(Provided records)

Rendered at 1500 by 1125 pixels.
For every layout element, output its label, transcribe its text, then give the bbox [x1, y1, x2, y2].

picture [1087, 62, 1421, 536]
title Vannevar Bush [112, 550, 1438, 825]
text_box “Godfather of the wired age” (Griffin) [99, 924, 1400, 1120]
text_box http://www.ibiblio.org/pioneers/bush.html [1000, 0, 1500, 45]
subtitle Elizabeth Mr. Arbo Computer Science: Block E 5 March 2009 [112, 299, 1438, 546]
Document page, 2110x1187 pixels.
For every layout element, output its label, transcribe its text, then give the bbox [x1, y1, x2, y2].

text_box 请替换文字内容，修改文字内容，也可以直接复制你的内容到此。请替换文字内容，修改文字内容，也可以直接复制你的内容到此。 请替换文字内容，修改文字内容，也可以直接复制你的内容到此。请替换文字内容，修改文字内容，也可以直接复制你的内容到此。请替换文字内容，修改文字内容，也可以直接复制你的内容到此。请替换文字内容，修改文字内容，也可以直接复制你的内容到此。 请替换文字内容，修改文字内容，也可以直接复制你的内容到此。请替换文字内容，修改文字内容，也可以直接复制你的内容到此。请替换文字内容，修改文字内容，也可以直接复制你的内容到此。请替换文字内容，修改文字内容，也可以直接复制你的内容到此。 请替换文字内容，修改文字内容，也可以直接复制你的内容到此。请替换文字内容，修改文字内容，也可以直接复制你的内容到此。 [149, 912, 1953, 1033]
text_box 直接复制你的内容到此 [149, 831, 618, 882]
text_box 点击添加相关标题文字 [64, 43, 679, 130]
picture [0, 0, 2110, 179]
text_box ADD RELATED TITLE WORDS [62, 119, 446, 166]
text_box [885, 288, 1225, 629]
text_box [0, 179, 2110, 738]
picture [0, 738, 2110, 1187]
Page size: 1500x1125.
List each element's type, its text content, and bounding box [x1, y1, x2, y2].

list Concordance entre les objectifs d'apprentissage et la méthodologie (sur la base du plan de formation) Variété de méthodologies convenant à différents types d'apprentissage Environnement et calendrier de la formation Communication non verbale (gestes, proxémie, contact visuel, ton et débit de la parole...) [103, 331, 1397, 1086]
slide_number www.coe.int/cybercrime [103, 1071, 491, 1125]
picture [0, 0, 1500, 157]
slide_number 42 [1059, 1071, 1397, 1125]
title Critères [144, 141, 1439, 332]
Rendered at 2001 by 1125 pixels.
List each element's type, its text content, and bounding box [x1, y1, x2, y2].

(End Provided records)

▶ _What is required_
The data above should be returned exactly as written.

▶ _Problem solution_
Rendered at 1500 by 1125 pixels.
For every layout element, output its label, transcribe its text, then give the bbox [x1, y1, x2, y2].

picture [1087, 62, 1421, 536]
title Vannevar Bush [112, 550, 1438, 825]
text_box “Godfather of the wired age” (Griffin) [99, 924, 1400, 1120]
text_box http://www.ibiblio.org/pioneers/bush.html [1000, 0, 1500, 45]
subtitle Elizabeth Mr. Arbo Computer Science: Block E 5 March 2009 [112, 299, 1438, 546]
Document page, 2110x1187 pixels.
For every layout element, output its label, transcribe its text, then give the bbox [x1, y1, x2, y2].

text_box 请替换文字内容，修改文字内容，也可以直接复制你的内容到此。请替换文字内容，修改文字内容，也可以直接复制你的内容到此。 请替换文字内容，修改文字内容，也可以直接复制你的内容到此。请替换文字内容，修改文字内容，也可以直接复制你的内容到此。请替换文字内容，修改文字内容，也可以直接复制你的内容到此。请替换文字内容，修改文字内容，也可以直接复制你的内容到此。 请替换文字内容，修改文字内容，也可以直接复制你的内容到此。请替换文字内容，修改文字内容，也可以直接复制你的内容到此。请替换文字内容，修改文字内容，也可以直接复制你的内容到此。请替换文字内容，修改文字内容，也可以直接复制你的内容到此。 请替换文字内容，修改文字内容，也可以直接复制你的内容到此。请替换文字内容，修改文字内容，也可以直接复制你的内容到此。 [149, 912, 1953, 1033]
text_box 直接复制你的内容到此 [149, 831, 618, 882]
text_box 点击添加相关标题文字 [64, 43, 679, 130]
picture [0, 0, 2110, 179]
text_box ADD RELATED TITLE WORDS [62, 119, 446, 166]
text_box [885, 288, 1225, 629]
text_box [0, 179, 2110, 738]
picture [0, 738, 2110, 1187]
Page size: 1500x1125.
List each element's type, its text content, and bounding box [x1, y1, x2, y2].

list Concordance entre les objectifs d'apprentissage et la méthodologie (sur la base du plan de formation) Variété de méthodologies convenant à différents types d'apprentissage Environnement et calendrier de la formation Communication non verbale (gestes, proxémie, contact visuel, ton et débit de la parole...) [103, 331, 1397, 1086]
slide_number www.coe.int/cybercrime [103, 1071, 491, 1125]
picture [0, 0, 1500, 157]
slide_number 42 [1059, 1071, 1397, 1125]
title Critères [144, 141, 1439, 332]
Rendered at 2001 by 1125 pixels.
List each element's type, its text content, and bounding box [x1, y1, x2, y2].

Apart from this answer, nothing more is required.